I’ve taken to having fancies about this little place called Gracie’s in downtown Portland, a charmingly elegant restaurant that serves classic American cuisine with a swanky twist. The smooth, dim lighting and glittering chandeliers created an engaging effect that gave the restaurant an air of both casualness and class. The chairs, I don’t know why, were particularly remarkable—there were wheels on the bottom so that pulling it out was a perfect glide, and they were lined with plush cushions and armrests that were nicely refined. Draperies graced the windows and couples hunched forward in conversations over glasses of wine.
Instead of providing enormous entrées, the menu was designed to satisfy the customer’s palette with a number of small but delectable selections. Then people could pick and choose to form their personal combinations of dishes. The pork belly reuben crostini sounded tantalizing to me, and I decided to pair it with the crab cakes. The crab cakes, fried to a delicate golden brown and bursting with the taste of the sea, arrived with a bed of lettuce and a ramekin of this excellent mayonnaise sauce that was deliciously savory and hearty. Normally I avoid the tartar sauce and whatnot for dipping fried seafood like fish and chips, etc. but this time I caved in—and the sauce changed my life.
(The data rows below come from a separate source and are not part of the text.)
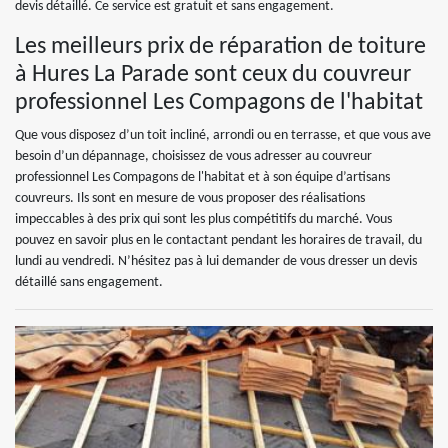
devis détaillé. Ce service est gratuit et sans engagement.
Les meilleurs prix de réparation de toiture
à Hures La Parade sont ceux du couvreur
professionnel Les Compagons de l'habitat
Que vous disposez d’un toit incliné, arrondi ou en terrasse, et que vous ave
besoin d’un dépannage, choisissez de vous adresser au couvreur
professionnel Les Compagons de l'habitat et à son équipe d’artisans
couvreurs. Ils sont en mesure de vous proposer des réalisations
impeccables à des prix qui sont les plus compétitifs du marché. Vous
pouvez en savoir plus en le contactant pendant les horaires de travail, du
lundi au vendredi. N’hésitez pas à lui demander de vous dresser un devis
détaillé sans engagement.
Yet what really grabbed my attention was the pork belly crostini. Lined up on a long, edged plate were three little squares of toasted rye bread topped with a thick slice of seared pork belly (almost to a dark crisp) and a sprig of bright arugula on top. I TELL YOU. I picked one up and eyed it, but I shouldn’t have doubted it. The dark, smoky, rich flavor of the pork with the bread’s rustic tones and the light arugula was a brilliant combination. As I shared it with my family they all went through similar reactions. Truly remarkable. The pork belly wasn’t stringy at all like bacon, either, it had a sort of juicy, succulent texture. If you ever go here, do try the pork belly crostini—I hope you find it as delightful as I thought it was!
For dessert, my family and I indulged in a custard pie for my mom’s birthday and a chocolate soufflé. Then commenced a heated argument between my sister and I over the flavor of the syrup drizzled artistically over the dishes—she fervently argued raspberry while I stubbornly stuck with chocolate-raspberry. It was a friendly spar that brought us all laughing until our food babies protested. (To this day I still think I’m right…) But anyway. The chocolate soufflé was a warm chocolate cake (naturally) and filled with a hidden river of warm chocolate sauce that spilled onto the plate in all its cocoa glory. With a couple sliced strawberries and blueberries, my delicious meal was beautifully complete.
I actually liked this place so much that I even came back for my prom night’s dinner. I chose this marvelous duck dish with a cherry reduction. ‘Twas perfectly crispy and brimming with notes of cheerful cherry. And by the way, Gracie’s bread pudding is apparently their best, and they’re definitely right. My entire table gasped as we saw the waiter place at our table a heaping mass of soft, steaming bread pudding with apples and raisins followed by hints of maple, cinnamon, and honey. Fried with cornflakes, this was absolutely fanciful.